Please provide complete information as applicable to your setup.
• Hardware Platform (Jetson / GPU)
• DeepStream Version 5.0
• TensorRT Version 7
• NVIDIA GPU Driver Version (450, CUDA 11.00)
We are evaluating suitability of NVIDIA GPUs for video analytics application and have used the deepstream-app as the basis for evaluation and have added support for Nvidia Optical Flow and nvdsanalytics plugins in the pipeline . We have tested the performance on RTX 2080 Ti and Jetson (testing on Jetson has been minimal so far as it doesn’t support Optical Flow). For the purpose of testing, we disable the Optical Flow and nvdsanalytics plugins in the pipeline and limited ourselves to YoloV3 model provided by NVIDIA as part of the samples.
We need to process as many input camera streams (of 1080p x 30FPS over RTSP) as possible (say, 8+) and generate the output RTSP streams with each of the output streams carrying the detection output (OSD).
The problem with RTX 2080 Ti is it limits the number of concurrent encoder sessions to 3.
On the other hand, a Quadro or similar processor do not restrict the number of concurrent sessions. However, it is not clear how many concurrent NVENC sessions can be used on such GPUs to effectively stream 1080p x 30 FPS over RTSP (or even 720p x 30FPS).

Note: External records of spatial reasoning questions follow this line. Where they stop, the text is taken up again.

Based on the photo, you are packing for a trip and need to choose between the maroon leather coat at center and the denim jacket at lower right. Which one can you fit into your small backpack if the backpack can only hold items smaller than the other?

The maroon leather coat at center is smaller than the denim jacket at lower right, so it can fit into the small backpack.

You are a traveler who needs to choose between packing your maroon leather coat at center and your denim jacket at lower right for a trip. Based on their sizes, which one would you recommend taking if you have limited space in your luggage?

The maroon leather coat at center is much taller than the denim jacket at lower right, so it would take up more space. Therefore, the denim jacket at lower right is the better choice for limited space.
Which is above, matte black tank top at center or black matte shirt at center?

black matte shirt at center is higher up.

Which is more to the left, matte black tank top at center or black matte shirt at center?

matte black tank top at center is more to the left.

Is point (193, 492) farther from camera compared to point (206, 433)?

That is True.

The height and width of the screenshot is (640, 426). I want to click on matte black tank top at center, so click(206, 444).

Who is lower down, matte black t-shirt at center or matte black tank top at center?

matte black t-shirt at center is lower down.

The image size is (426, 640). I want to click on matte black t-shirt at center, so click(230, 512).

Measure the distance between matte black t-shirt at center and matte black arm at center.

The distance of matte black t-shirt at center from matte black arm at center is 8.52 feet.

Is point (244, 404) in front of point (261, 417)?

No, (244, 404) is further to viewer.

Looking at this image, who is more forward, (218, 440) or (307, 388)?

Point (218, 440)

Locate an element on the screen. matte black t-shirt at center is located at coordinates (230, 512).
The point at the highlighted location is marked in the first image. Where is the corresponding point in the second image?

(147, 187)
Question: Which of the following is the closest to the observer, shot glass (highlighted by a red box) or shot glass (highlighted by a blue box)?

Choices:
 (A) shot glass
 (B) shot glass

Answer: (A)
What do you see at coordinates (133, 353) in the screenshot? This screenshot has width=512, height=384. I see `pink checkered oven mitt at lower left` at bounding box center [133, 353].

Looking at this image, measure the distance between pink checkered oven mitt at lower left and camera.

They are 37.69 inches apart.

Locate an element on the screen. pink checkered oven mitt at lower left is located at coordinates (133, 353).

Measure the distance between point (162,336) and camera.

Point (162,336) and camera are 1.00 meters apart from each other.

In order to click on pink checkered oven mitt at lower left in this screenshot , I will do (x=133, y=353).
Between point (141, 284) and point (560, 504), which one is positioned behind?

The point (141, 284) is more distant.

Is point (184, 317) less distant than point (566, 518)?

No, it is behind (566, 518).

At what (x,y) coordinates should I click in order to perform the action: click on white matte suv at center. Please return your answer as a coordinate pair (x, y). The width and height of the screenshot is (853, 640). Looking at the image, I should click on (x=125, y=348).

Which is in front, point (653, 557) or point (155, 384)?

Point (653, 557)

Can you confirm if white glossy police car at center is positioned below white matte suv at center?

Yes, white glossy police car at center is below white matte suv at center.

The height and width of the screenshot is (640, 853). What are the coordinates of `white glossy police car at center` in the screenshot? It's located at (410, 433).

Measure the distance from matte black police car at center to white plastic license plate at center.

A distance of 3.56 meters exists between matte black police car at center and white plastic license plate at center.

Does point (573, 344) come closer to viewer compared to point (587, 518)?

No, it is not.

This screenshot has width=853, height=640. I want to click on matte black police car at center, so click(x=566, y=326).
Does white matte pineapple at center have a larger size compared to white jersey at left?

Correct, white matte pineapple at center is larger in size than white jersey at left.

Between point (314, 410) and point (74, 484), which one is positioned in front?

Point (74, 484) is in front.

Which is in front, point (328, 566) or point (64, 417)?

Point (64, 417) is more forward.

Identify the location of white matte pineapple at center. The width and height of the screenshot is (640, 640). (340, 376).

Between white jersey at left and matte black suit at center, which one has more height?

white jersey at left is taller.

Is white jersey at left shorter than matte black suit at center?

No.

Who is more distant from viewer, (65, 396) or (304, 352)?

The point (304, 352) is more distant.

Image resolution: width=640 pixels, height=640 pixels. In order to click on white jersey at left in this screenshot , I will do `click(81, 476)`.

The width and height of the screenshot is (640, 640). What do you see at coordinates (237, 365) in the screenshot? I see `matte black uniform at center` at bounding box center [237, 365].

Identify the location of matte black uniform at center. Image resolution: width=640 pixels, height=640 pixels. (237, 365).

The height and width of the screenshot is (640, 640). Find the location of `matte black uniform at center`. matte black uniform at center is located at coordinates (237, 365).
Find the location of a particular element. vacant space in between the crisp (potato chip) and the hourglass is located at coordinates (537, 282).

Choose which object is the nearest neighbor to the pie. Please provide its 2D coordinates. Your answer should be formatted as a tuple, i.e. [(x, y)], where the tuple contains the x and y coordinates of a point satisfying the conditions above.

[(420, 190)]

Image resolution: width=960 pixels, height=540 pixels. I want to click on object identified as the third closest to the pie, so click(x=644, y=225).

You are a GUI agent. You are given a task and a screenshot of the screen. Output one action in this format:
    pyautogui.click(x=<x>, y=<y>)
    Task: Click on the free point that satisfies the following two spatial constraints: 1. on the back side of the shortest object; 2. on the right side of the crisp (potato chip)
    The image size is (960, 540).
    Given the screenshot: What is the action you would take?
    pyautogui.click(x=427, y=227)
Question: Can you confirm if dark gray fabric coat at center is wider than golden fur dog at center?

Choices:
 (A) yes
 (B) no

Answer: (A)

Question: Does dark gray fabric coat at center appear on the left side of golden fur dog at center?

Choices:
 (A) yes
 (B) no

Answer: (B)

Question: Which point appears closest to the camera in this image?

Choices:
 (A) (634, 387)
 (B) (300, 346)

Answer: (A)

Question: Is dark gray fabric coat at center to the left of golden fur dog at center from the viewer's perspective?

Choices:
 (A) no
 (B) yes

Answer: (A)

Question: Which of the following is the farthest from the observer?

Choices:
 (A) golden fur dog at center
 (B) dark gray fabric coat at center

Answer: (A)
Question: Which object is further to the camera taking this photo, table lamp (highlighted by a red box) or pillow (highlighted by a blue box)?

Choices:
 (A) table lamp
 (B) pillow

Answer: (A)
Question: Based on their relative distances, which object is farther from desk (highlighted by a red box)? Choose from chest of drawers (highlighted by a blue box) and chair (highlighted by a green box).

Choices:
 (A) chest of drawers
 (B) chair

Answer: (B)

Looking at NVIDIA whitepaper on Turing platforms didn’t help. Our own testing so far has been not very encouraging on RTX 2080 Ti (with 1080p or even 720p)
So:
- Which GPU is suitable for implementing DeepLearning Inference (using DeepStream)+ RTSP streaming of 4+ and 8+ streams
- The performance of DeepStream (deepstream-app) doesn’t seem to be different (and continues to be poor with jitter and significant end-to-end delay as well as buffer caching) when incoming streams of lower resolution (e.g. 720p) is used. Would lowering of incoming frame resolution improve the performance?
Thanks for your inputs.